Our insistence on knowing what time it is is based entirely upon an underpinning of time being important for every aspect of our lives. We have to do things and those things have specific start and end times. Doctor’s appointments, jury duty, and job schedules make it hard to argue that time is meaningless especially when I have to be at work promptly by 9. I could explain to my bosses that my circadian rhythms didn't wake me in time for the department meeting, but as covered by chronographs as my home, car and limbs are, I have no excuse. Even if I sleep through the alarm, it’s pretty hard to claim ignorance of the time. That doesn't stop people from being “late” to work or appointments, of course. In fact, there has been a rash of people disregarding time, but that’s a topic for another essay.


The gods of time have, like their religious counterparts, undergone a rather significant growth in power and with such expansions come schisms. Early chronography was primitive at best. At a recent work outing, the presenter remarked that we should take a moment to admire the seventy year-old sundial adorning a dias in the midst of their arboretum. She then quipped dryly that they are often asked by visitors if it still works, to gales of derisive laughter from the audience of mostly librarians. Not being able to read or understand a sundial is one thing. Not being able to tell time is another.


Horology, the study and measurement of time, has undergone several changes, the most recent of which was the move from analog to digital clock. The analog style (round or square face  encompassing twelve numbers with hands swinging around a central pivot indicating hour and minute) has gone out of style, at least for younger generations. The digital clock, where the hour is represented by the leftmost number and the minutes by the right numbers past a colon are easier to read and understand. The analog clocks in our library's central pillar have always been incomprehensible to anyone younger than twenty. I know full-grown adults who still cannot read an analog clock.


My own denomination is military time which indicates numbers not usually associated with run-of-the-mill time tellers. Most analog and digital clocks begin their first half of the day with 12 and begin again when the clock hands cycle the face and twelve noon is indicated. Not so my old Timex Army Recon watch. Beneath each hour number was another number, from thirteen to twenty-three, so that instead of using 12 as the final hour of the day, you began at zero at midnight and then preceded from twelve to thirteen, the hour after noon and so on to fourteen and onward until zero again showing the full 24 hours in one day. Devotees of this style of time-telling are usually active duty military or veterans, nurses, EMS and me and my brother. 
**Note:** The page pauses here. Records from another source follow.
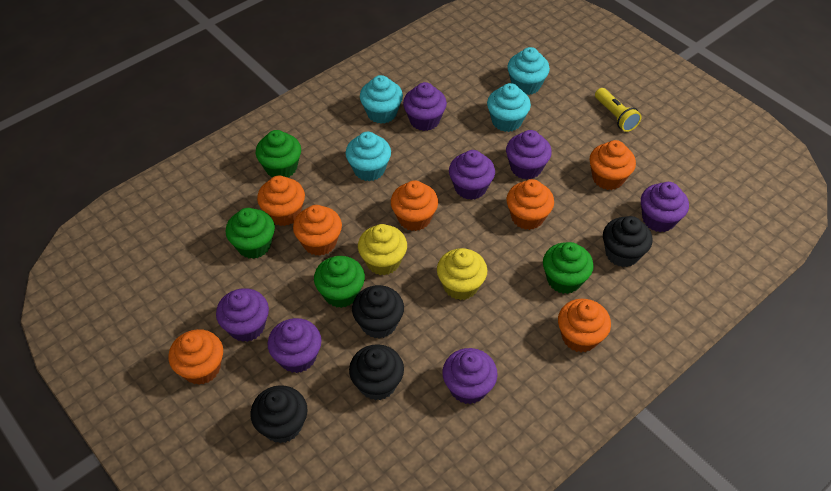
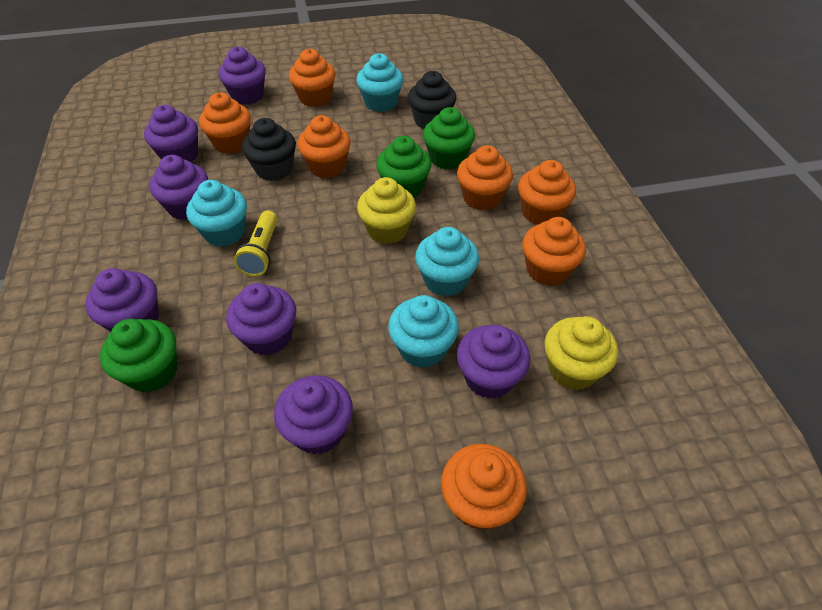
black cupcake: 4 -> 2
green cupcake: 4 -> 3

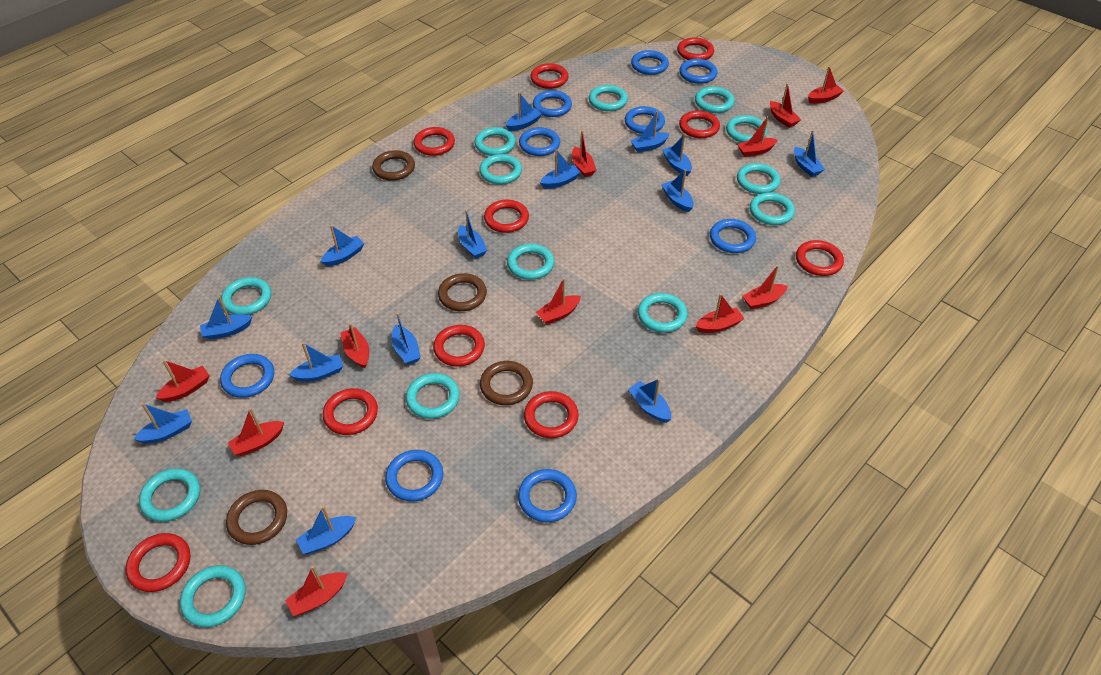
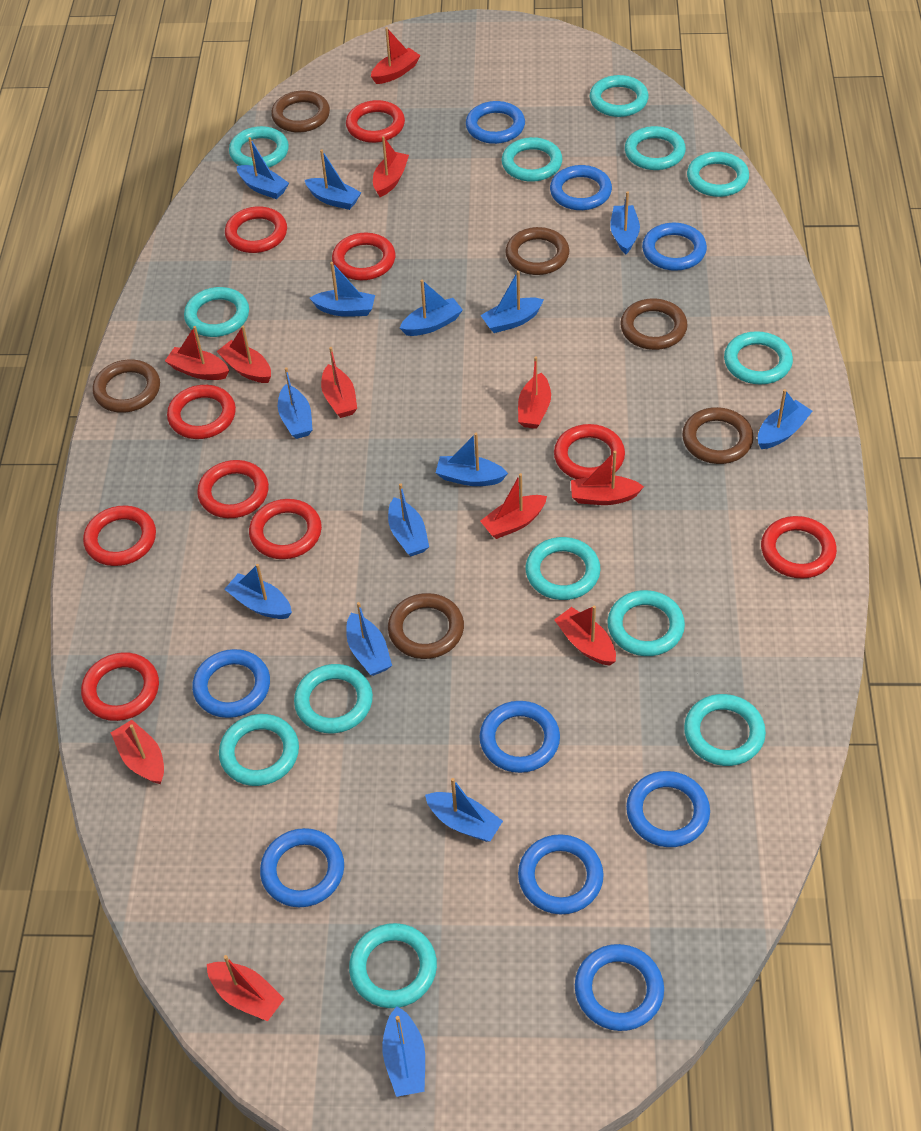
brown ring: 4 -> 6

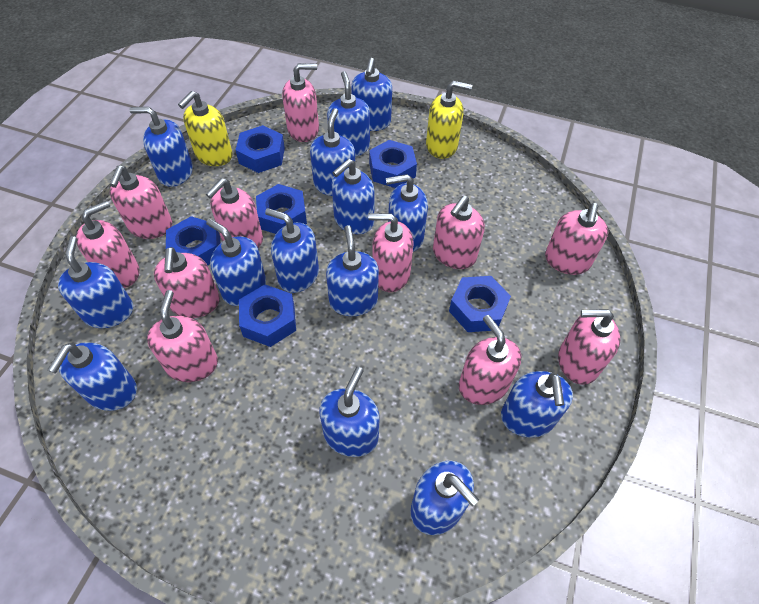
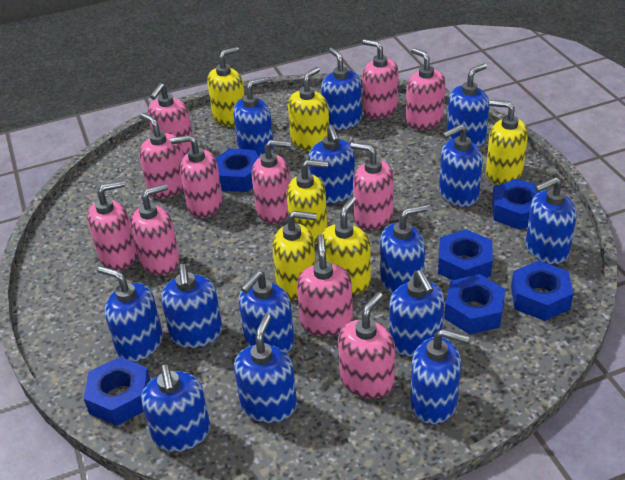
yellow soap dispenser: 2 -> 6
Aside from being infuriating for regular folks, this slightly more logical application of numbers to time is nearly completely feigned. I don't care what time it is. I have long ago given up worrying about the day or the hour. Lost in the woods without a watch and my smartphone battery having died, one day will soon blend into another until indistinguishable. My body's internal clock may help me to figure out when to sleep or when to rise, when to eat or evacuate my bowels, but the need to know every minute of every day will slip quietly into blank obscurity. Since I do not intend to get lost in the woods any time soon, though, the despotic rule of the time-centric life will continue.


My only challenge as we proceed to spring the clocks ahead one hour will be to make sure that—like my father before me—each damned clock in our house has the exact same time, so that I don't time travel between rooms, like crossing the international dateline backwards. Until the double time change is finally expelled from our nation’s time-centered culture, we will have look forward with dread as the days get longer in the evening, and anything like a regular relationship with time continues to evade us.